• [What needs to be done] Rewrite the lines from the line with "name author: Nutt." to the line with "class: Ulvophyceae", swapping "locality" for "site" and keeping everything else the same.

• [Dataset items]
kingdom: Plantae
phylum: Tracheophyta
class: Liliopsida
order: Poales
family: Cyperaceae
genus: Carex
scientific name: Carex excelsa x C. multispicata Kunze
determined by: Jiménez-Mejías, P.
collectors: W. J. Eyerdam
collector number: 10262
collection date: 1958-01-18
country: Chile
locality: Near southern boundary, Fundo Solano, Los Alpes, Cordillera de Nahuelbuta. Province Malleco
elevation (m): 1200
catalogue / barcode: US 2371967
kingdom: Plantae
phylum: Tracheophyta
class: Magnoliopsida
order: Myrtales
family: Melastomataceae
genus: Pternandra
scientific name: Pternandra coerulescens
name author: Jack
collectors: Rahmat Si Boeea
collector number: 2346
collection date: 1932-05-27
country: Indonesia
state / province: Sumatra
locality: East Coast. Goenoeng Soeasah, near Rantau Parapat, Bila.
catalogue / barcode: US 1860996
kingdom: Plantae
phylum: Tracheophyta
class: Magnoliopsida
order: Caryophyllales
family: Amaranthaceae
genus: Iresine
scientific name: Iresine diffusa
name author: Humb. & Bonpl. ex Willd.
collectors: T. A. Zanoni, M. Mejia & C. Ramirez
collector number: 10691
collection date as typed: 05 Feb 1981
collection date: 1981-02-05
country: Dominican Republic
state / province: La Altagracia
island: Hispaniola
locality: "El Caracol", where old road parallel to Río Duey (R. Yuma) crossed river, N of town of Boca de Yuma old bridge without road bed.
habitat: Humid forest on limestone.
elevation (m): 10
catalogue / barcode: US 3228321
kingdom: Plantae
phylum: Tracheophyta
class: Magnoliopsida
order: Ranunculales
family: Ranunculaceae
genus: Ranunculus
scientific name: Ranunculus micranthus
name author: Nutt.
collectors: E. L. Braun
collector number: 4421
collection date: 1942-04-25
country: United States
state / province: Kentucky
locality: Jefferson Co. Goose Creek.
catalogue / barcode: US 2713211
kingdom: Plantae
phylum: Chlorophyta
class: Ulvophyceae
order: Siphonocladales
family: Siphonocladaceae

• [Response to the task]
name author: Nutt.
collectors: E. L. Braun
collector number: 4421
collection date: 1942-04-25
country: United States
state / province: Kentucky
site: Jefferson Co. Goose Creek.
catalogue / barcode: US 2713211
kingdom: Plantae
phylum: Chlorophyta
class: Ulvophyceae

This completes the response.